A few breaths later, the only male salesman obviously decides that it’s all too much, and quietly (he’s a very composed individual) tidied his desk, said goodbye to everyone and has not been seen since.
A few days prior to this, a new sales manager was bought on board to handle the impending influx of new sales staff to coincide with the big merger. I will blog more about her another day. For now, let’s just say she is so special, she deserves a chapter entirely to herself.
Life continues to be completely unpredictable around here and if for no other reason – I keep coming back to this job just to see what is going to happen next.

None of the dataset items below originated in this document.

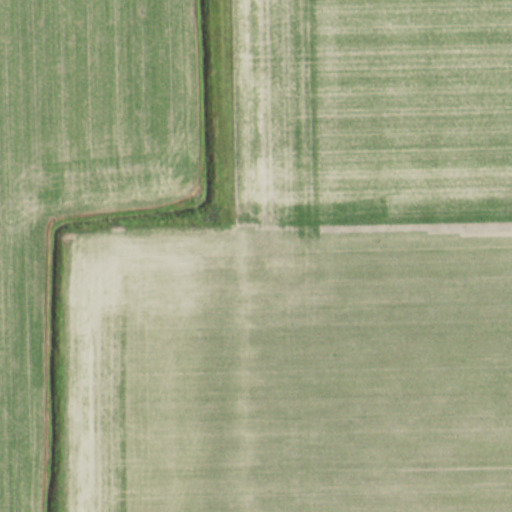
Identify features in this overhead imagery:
crop: (78, 161)
crop: (328, 281)
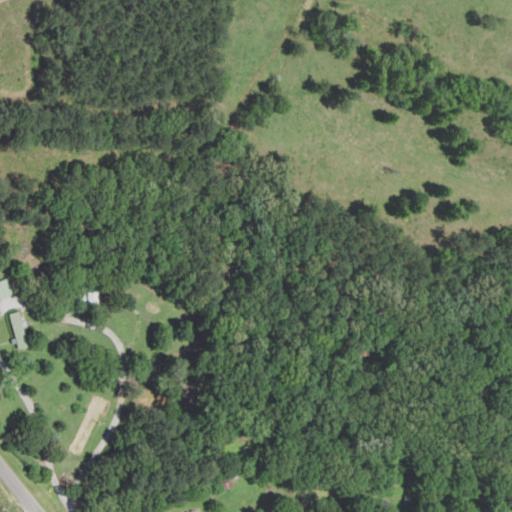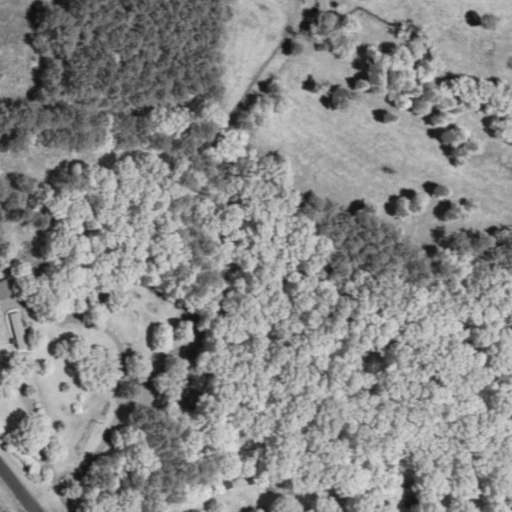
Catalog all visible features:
road: (182, 121)
building: (4, 288)
building: (17, 330)
road: (18, 485)
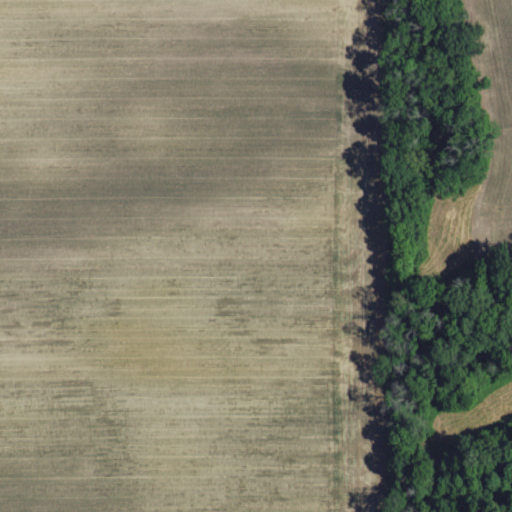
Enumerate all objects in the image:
crop: (216, 251)
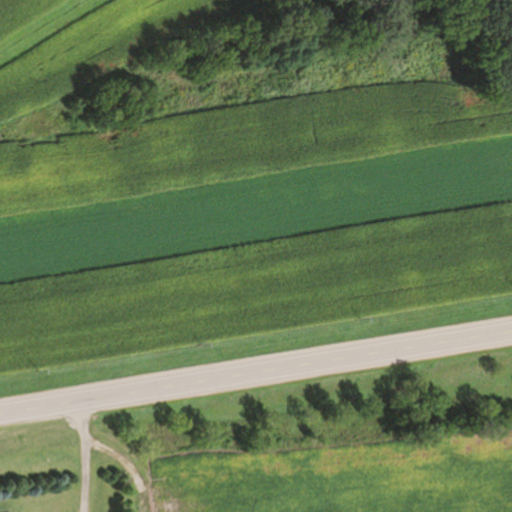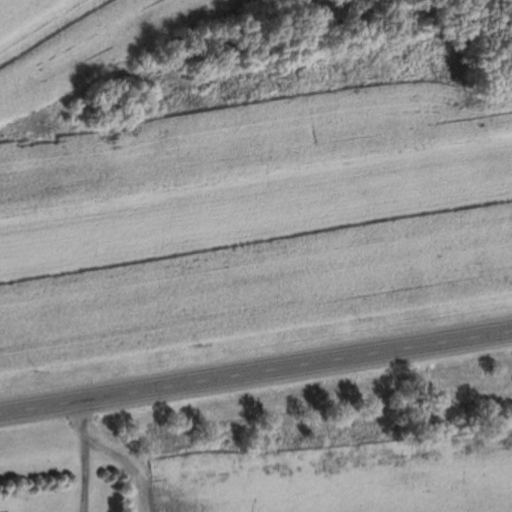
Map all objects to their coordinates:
road: (256, 373)
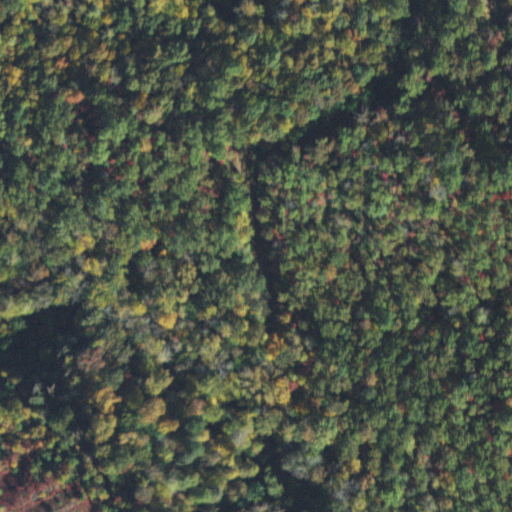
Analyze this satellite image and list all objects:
road: (215, 311)
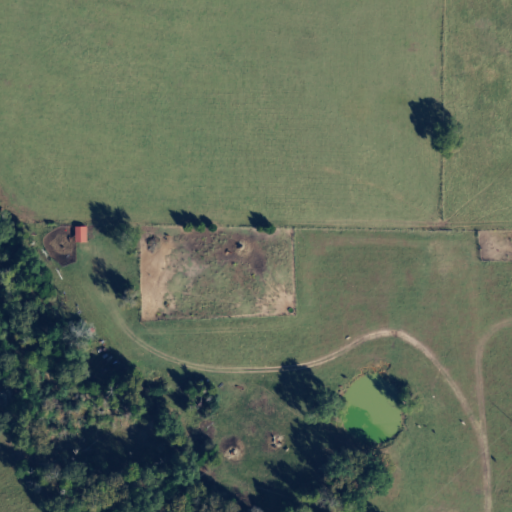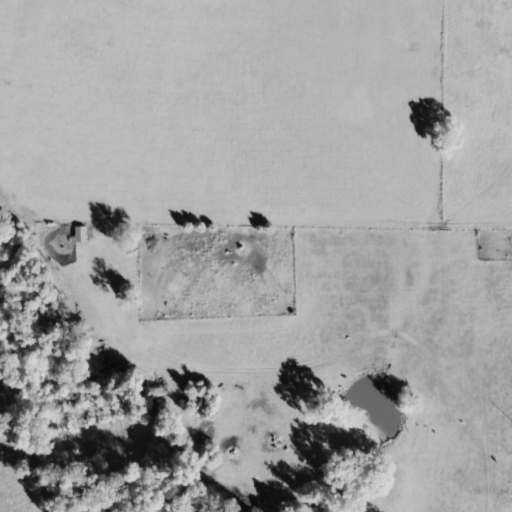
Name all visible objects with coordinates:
building: (82, 236)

On higher note, today is my last day of work before we fly out to Japan tomorrow afternoon. No.13 and I are off on a ski holiday and to indulge in a White Christmas, something that has kept us going for the past few months. We fly into Tokyo tomorrow evening, where we will be greeted by an old Rugby friend of No.13’s who, many years ago, was in Australia on exchange from Japan to play rugby at No.13’s club. This Japanese character is a well-known rugby player in Japan and we are both excited to be shown the sights and share some dinner with him and girlfriend.

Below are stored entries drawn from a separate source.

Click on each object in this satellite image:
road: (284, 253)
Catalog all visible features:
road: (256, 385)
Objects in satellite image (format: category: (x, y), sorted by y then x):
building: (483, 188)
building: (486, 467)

We will be spending 2 nights in Tokyo then bullet training it to Hakuba with another couple joining us from Sydney, to spend the week snowboarding with the locals. From Hakuba its back to Tokyo for another evening on the town to celebrate a friend’s birthday. From there we fly to Beijing to take in the sights of the Great Wall, bike riding through the ancient Hutongs, Tiananmen Square and much more. On checking the weather forecast for Beijing, we realize that our ski gear from Japan will come in handy for the -10c weather we will experience there over Christmas.
In other events, I recently endured my first Netball Christmas Party where I was made to dress like a Barbie doll in the theme of Mrs Clause.

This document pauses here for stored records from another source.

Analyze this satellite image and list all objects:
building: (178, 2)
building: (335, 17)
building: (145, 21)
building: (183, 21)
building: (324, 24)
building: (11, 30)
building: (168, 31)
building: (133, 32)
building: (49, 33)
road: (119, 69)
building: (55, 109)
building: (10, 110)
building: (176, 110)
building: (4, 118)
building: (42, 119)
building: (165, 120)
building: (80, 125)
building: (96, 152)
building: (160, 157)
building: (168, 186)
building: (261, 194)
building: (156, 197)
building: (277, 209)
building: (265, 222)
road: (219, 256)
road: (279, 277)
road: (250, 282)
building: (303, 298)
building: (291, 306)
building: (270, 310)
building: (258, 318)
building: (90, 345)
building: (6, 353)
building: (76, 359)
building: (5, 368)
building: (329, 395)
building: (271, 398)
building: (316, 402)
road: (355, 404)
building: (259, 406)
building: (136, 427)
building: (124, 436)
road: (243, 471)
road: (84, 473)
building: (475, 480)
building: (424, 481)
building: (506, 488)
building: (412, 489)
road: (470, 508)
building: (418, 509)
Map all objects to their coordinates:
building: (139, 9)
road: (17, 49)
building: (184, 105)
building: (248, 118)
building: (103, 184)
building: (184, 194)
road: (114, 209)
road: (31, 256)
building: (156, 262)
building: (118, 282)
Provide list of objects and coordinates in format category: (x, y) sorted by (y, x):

The evening was full of the bristliest, sketchiest and quite obviously the cheapest alcohol the club could find and as a result many women (and let me say…it’s always the quiet ones) were climbing the walls and flashing innocent men that had the unfortunate luck of walking past our ‘party’, their Mrs Clause style bloomers. Needless to say the ‘cheap white wine hangover’ I experienced the next morning began at 6am when I rolled out of bed to find evidence of the night before strewn across the living room floor in the shape of red and white fluff from my charming outfit and ended the following day…debilitating.
Living in Hong Kong can deliver a surfeit of interesting events and activities, (besides that of 25-40 year old woman playing dress ups and drinking alcohol that tastes like an illegal high school party in the park). The abundance of thai massage parlor’s offering 60 minutes of luxury for a measly $100HKD (approx. $15AUD), 1000’s of fantastic restaurants, bars and evening hotspots in need of appraisal, the shopping, the ‘spare change’ cab rides across the city and not to mention a whole other spectrum of humankind that require hours of people watching. Just like the punch up that occurred at the tram station outside our place last week. No.13 and I watched comfortably from our 5th Floor apartment, trying to work out who was in the wrong and who deserved the abuse they were both giving each other in a fire-ball level of Cantonese.
It’s a weird and magical place, one that takes getting used to and one that needs time to be able to appreciate. This ‘appreciation’ is something that I began experiencing only a few months ago after having a “if you can’t beat ‘em, join ‘em” moment on the MTR (underground train system). A woman my age, blatantly shoved me out of the way in order to beat me on to the train. After a silent and internal brain snap, I grabbed the hood of her jacket and pulled her back, shook my finger in her face and said “You don’t do that..OK?!”. I’m not sure what response I was after at that very moment, but the look of solidified shock and the return of my spot in the queue was good enough for me.